Jovem de 24 anos é assassinada em rancho de Miguelópolis

Policial
Guaíra, 10 de junho de 2016 - 08h02

Por Fábio Reis

As testemunhas viram Bruna caída no solo do quarto e estava gelada, cheia de hematomas

A polícia foi acionada ao Pronto Socorro de Miguelópolis, na última quarta-feira, 8 de junho, por volta do meio dia, pois, Bruna do Nascimento Vendreras, de 24 anos foi levada já sem vida ao PS. Ela foi morta em um rancho no Condomínio Pontal, às margens do Rio Grande, em Miguelópolis.

O principal suspeito seria um homem com quem ela estaria tendo um caso. No Hospital foi apurado, por intermédio de testemunhas, que o indiciado D.C.P, 36 anos, e a vítima estavam no rancho desde sexta ou sábado, mas que desde segunda-feira estariam brigando, discutindo. O local pertence à família do acusado.

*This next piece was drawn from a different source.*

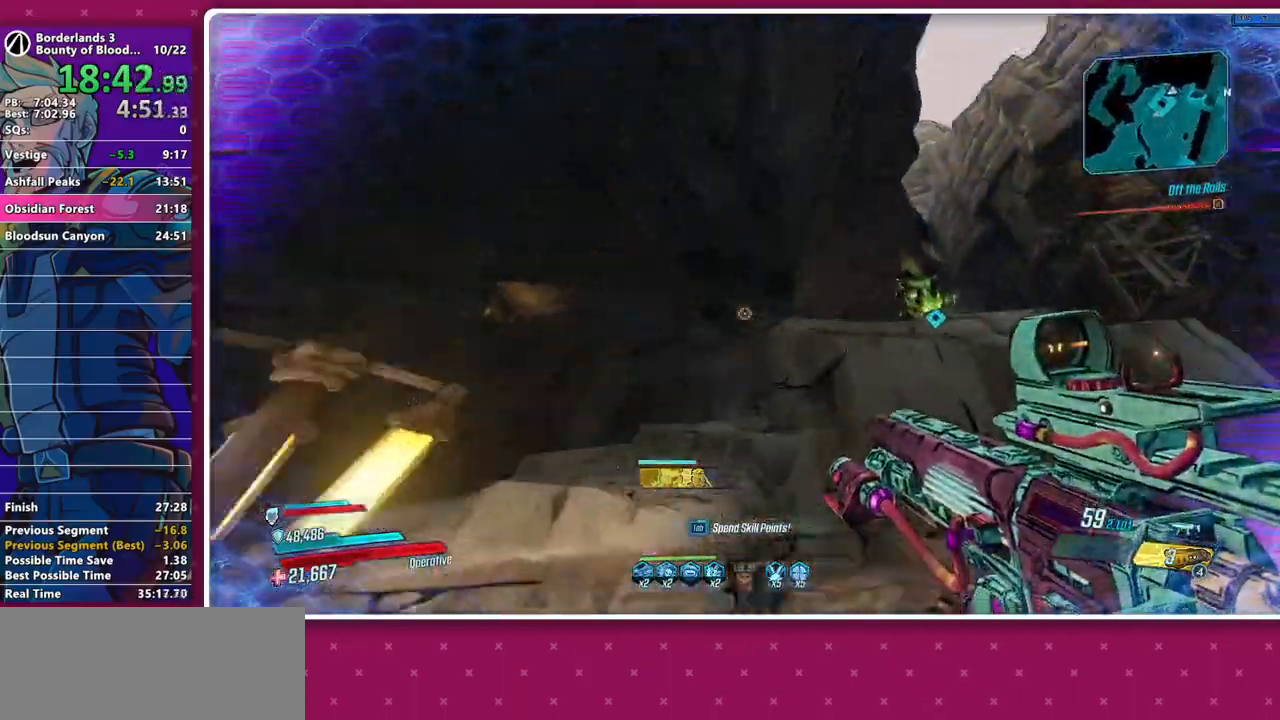
{"keys": [], "mouse": [], "events": [[17, "space", "down"], [350, "space", "up"], [350, "w", "up"]]}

Por volta das 11h45 desta quarta-feira, os caseiros do rancho foram acionados pelo indiciado D.C.P, que pediu socorro, alegando que havia feito besteira, pedindo ajuda a eles. As testemunhas viram Bruna caída no solo do quarto e estava gelada, cheia de hematomas. Mesmo assim, os caseiros ainda ajudaram o rapaz a colocar Bruna dentro de um veículo dos caseiros e vieram para o Hospital local, sendo que próximo a Prefeitura Municipal, o indiciado teria descido do veículo alegando que não poderia ser preso. Mas, solicitou aos caseiros que deixassem ela no Pronto Socorro. O médico teria dito ao caseiro que Bruna já estava morta e não havia mais nada a fazer. D.C.P evadiu-se tomando rumo ignorado.

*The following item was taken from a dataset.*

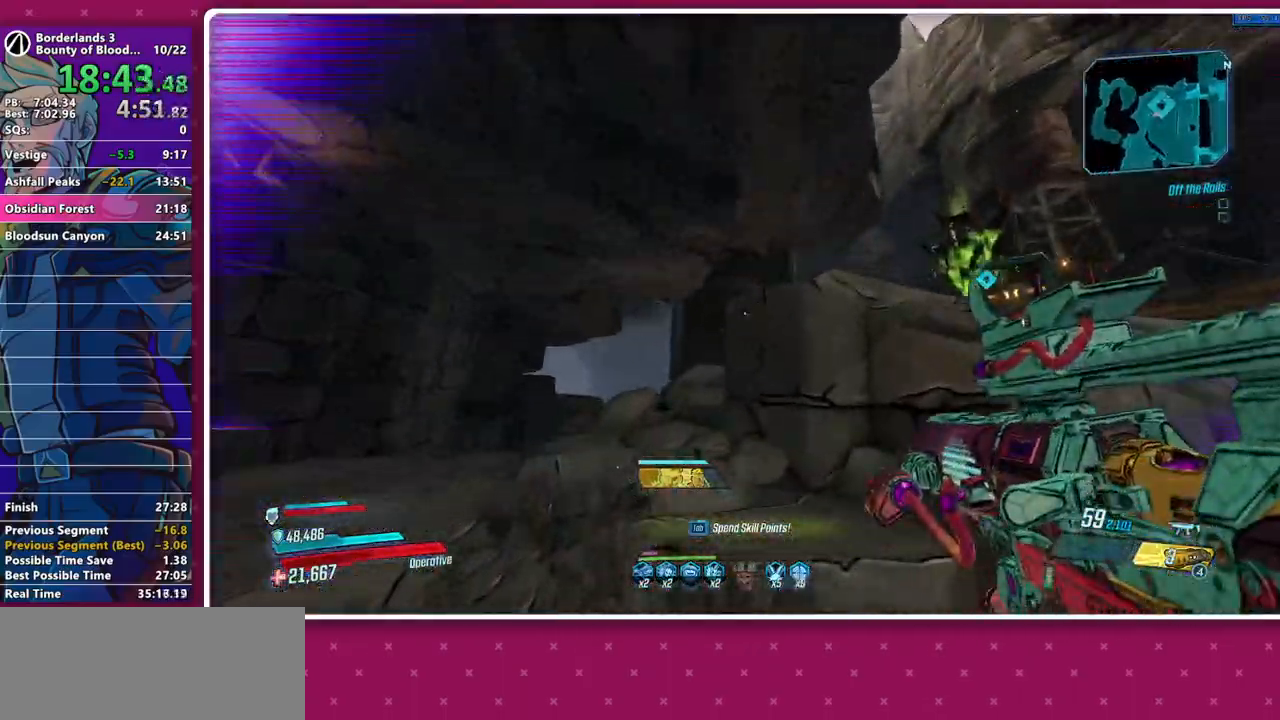
{"keys": ["w"], "mouse": [], "events": [[183, "w", "down"], [217, "space", "down"], [267, "space", "up"]]}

O local dos fatos foi prejudicado para realização de Perícia, uma vez que não havia mais vestígios de nada. Segundo testemunhas, o indivíduo teria ido ao rancho novamente e limpado os possíveis vestígios. Foi requisitado exame necroscópico da vítima e seu corpo foi encaminhado ao IML de Ituverava.

Foi apurado que o suspeito tem passagem pela polícia e que Bruna residiria na cidade de Ribeirão Preto. O delegado responsável pelo caso, Paulo de Castro Cervantes já pediu a prisão do acusado. Os caseiros estavam em estado de choque devido a brutalidade dos fatos: Bruna tinha marcas de tortura por todo o corpo. Por volta das 3 horas da manhã do dia 8, Bruna havia gritado, mas ninguém imaginava o que poderia ocorrer entre eles. As causas da morte só serão esclarecidas após o trabalho Instituto Médico Legal. (Fábio Reis)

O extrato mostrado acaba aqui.